**Record excerpts:**
** Begin **
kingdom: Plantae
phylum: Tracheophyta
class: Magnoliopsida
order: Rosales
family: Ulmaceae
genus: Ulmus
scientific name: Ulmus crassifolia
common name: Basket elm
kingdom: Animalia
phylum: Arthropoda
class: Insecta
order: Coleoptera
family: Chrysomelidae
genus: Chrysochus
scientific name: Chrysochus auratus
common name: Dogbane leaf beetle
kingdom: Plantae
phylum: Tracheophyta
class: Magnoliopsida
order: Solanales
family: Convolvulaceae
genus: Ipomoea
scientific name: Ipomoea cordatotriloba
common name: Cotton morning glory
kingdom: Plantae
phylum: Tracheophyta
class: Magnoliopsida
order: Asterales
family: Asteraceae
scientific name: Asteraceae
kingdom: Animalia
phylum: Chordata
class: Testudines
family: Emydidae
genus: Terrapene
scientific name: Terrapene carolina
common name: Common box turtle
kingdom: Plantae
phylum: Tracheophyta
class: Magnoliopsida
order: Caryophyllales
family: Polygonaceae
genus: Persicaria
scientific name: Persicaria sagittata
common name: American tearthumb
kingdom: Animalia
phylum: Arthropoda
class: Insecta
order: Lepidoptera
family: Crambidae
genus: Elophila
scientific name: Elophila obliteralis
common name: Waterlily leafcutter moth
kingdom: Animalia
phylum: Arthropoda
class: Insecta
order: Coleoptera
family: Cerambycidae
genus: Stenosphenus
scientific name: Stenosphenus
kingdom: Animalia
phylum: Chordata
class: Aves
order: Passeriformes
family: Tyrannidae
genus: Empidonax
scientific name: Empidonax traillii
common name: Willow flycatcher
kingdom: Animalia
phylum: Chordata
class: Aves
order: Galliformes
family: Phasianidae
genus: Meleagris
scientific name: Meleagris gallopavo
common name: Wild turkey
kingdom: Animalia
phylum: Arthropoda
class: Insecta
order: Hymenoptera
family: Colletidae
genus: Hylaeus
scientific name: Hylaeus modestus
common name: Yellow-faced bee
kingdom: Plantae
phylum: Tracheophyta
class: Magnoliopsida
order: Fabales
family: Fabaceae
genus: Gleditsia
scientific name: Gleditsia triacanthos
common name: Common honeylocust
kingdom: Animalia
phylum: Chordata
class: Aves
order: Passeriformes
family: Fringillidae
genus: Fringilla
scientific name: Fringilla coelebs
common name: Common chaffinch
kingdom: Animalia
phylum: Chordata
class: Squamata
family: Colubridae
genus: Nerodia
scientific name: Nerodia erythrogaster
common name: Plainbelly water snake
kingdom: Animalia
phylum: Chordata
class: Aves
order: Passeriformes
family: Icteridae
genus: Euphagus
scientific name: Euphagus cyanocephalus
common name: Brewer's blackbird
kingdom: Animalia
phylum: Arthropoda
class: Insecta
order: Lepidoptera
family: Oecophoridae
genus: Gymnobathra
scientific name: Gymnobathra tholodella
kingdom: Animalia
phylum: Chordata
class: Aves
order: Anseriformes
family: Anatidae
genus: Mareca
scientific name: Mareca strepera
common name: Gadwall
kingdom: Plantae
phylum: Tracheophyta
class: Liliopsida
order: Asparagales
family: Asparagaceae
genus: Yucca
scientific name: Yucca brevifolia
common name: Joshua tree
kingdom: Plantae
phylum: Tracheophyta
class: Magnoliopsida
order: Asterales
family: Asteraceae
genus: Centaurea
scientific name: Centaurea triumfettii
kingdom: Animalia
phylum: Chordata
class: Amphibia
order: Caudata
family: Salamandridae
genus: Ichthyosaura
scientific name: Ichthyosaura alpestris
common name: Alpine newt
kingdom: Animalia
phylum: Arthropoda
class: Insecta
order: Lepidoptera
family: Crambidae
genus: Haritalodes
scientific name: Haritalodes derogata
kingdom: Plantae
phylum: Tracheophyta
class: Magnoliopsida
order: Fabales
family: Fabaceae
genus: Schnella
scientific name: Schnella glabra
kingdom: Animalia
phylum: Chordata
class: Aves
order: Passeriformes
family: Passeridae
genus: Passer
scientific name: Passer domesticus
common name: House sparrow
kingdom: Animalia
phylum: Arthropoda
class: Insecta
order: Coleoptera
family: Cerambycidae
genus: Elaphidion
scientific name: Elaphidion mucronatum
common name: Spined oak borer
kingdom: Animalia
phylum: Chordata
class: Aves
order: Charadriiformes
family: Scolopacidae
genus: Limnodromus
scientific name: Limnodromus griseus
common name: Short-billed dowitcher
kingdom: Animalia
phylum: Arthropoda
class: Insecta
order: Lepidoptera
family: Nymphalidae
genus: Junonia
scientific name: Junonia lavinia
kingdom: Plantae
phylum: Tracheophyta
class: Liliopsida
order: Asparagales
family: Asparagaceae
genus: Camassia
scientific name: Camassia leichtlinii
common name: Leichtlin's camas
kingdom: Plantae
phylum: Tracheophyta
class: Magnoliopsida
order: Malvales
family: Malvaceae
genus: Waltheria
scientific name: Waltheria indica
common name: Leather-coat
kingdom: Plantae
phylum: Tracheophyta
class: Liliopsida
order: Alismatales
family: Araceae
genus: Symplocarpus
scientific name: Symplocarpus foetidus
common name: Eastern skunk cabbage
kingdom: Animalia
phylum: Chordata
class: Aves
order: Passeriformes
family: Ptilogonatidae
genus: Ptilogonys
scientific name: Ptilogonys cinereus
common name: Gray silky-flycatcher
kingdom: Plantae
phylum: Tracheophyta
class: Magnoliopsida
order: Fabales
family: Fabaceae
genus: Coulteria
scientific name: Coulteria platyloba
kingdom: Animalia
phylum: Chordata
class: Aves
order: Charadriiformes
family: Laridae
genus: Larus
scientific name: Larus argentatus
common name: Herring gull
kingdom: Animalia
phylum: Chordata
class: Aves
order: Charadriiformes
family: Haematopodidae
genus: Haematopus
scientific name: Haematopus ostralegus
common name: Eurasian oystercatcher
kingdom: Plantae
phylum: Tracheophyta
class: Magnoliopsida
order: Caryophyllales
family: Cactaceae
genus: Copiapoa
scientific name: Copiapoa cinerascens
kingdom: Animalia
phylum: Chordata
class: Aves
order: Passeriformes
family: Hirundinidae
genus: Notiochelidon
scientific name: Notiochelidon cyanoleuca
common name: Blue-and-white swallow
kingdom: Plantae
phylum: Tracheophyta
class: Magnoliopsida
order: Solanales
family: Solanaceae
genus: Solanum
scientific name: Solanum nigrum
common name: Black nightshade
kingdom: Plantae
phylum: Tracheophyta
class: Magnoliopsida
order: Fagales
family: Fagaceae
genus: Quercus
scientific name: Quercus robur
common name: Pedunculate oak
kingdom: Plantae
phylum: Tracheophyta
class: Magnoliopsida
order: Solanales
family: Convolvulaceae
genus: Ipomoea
** End **
Starting at the line that contains "genus: Ptilogonys" and ending at the final line of the listing, reproduce those lines with "common name" changed to "vernacular name" and nothing else altered.

**Output:**
genus: Ptilogonys
scientific name: Ptilogonys cinereus
vernacular name: Gray silky-flycatcher
kingdom: Plantae
phylum: Tracheophyta
class: Magnoliopsida
order: Fabales
family: Fabaceae
genus: Coulteria
scientific name: Coulteria platyloba
kingdom: Animalia
phylum: Chordata
class: Aves
order: Charadriiformes
family: Laridae
genus: Larus
scientific name: Larus argentatus
vernacular name: Herring gull
kingdom: Animalia
phylum: Chordata
class: Aves
order: Charadriiformes
family: Haematopodidae
genus: Haematopus
scientific name: Haematopus ostralegus
vernacular name: Eurasian oystercatcher
kingdom: Plantae
phylum: Tracheophyta
class: Magnoliopsida
order: Caryophyllales
family: Cactaceae
genus: Copiapoa
scientific name: Copiapoa cinerascens
kingdom: Animalia
phylum: Chordata
class: Aves
order: Passeriformes
family: Hirundinidae
genus: Notiochelidon
scientific name: Notiochelidon cyanoleuca
vernacular name: Blue-and-white swallow
kingdom: Plantae
phylum: Tracheophyta
class: Magnoliopsida
order: Solanales
family: Solanaceae
genus: Solanum
scientific name: Solanum nigrum
vernacular name: Black nightshade
kingdom: Plantae
phylum: Tracheophyta
class: Magnoliopsida
order: Fagales
family: Fagaceae
genus: Quercus
scientific name: Quercus robur
vernacular name: Pedunculate oak
kingdom: Plantae
phylum: Tracheophyta
class: Magnoliopsida
order: Solanales
family: Convolvulaceae
genus: Ipomoea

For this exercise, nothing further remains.